### Source
Wednesday, 7 November 2012

Music Video analysis task

Steve Earle – Copperhead Road (UMG, 1988)

The video begins with a fade-in of black and shows footage from the Vietnam war against America, ironically the video was released in 1988 when Vietnam was promised renewal and dramatic reform. We then cut away to a long shot of a car in an old country road, presumably in some southern state of America, this is link of visuals and sound where synaesthesia comes into play, and we hear bagpipes played in a very country fashion which we instinctively think of this ‘redneck’, cowboy and simple lifestyle.
There’s a shot reverse shot between a man and the car which as the drums and guitar kick in, the video cuts away to a shot glass being slammed down onto the table, and then another cut away to a newspaper which states “ Moonshine raid on Copperhead Road” so by now we have an established genre for the song which is country music whilst kick-starting a neo-traditionalist aspect of the genre. Goodwin is a theorist which supports this view by having star image in portrayal with the genre; and its typical conventions.

The video then pays a short succession of individual clips from the location, some of this car going at some speed to where I presume would be the man’s house we keep cutting back to, we also cut to a homemade brewery containing Moonshine, a close up of the driver of the car smiling tells us that he has good news to tell. Emphasized by the fact he’s speeding down this road, we then have a cut back to the man sat outside his house looking quite fed-up and annoyed presumably because of the Moonshine raid.

Within this mesh of clips we have short close ups of the band playing but mainly close ups of the instruments themselves which could connote that they’re all about the music primarily. Which shows views of Steve Archer’s theory where music videos will cut between a narrative and a performance of the song by the band.

### Directions for this task
Please update the music video analysis from "Within this mesh" to "by the band.", putting "drums and guitars" in place of "instruments".

### Collected material
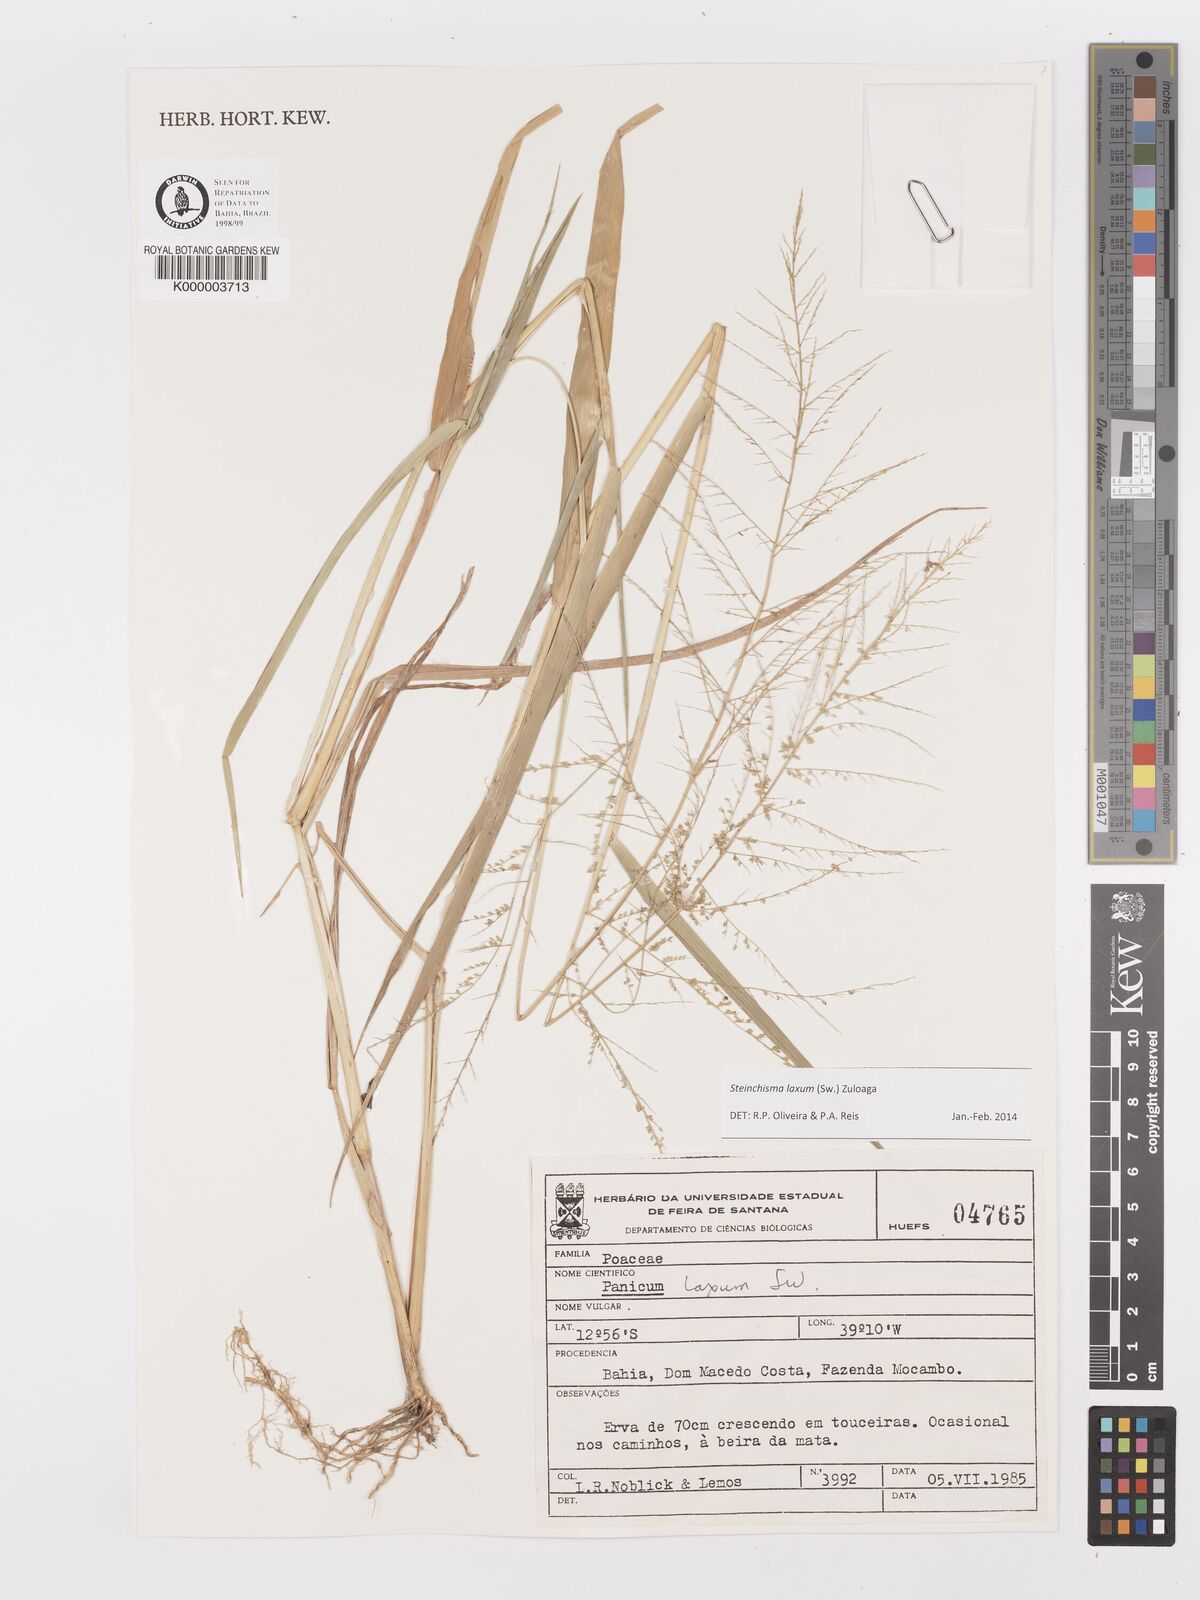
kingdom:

### Solution for this exercise
Within this mesh of clips we have short close ups of the band playing but mainly close ups of the drums and guitars themselves which could connote that they’re all about the music primarily. Which shows views of Steve Archer’s theory where music videos will cut between a narrative and a performance of the song by the band.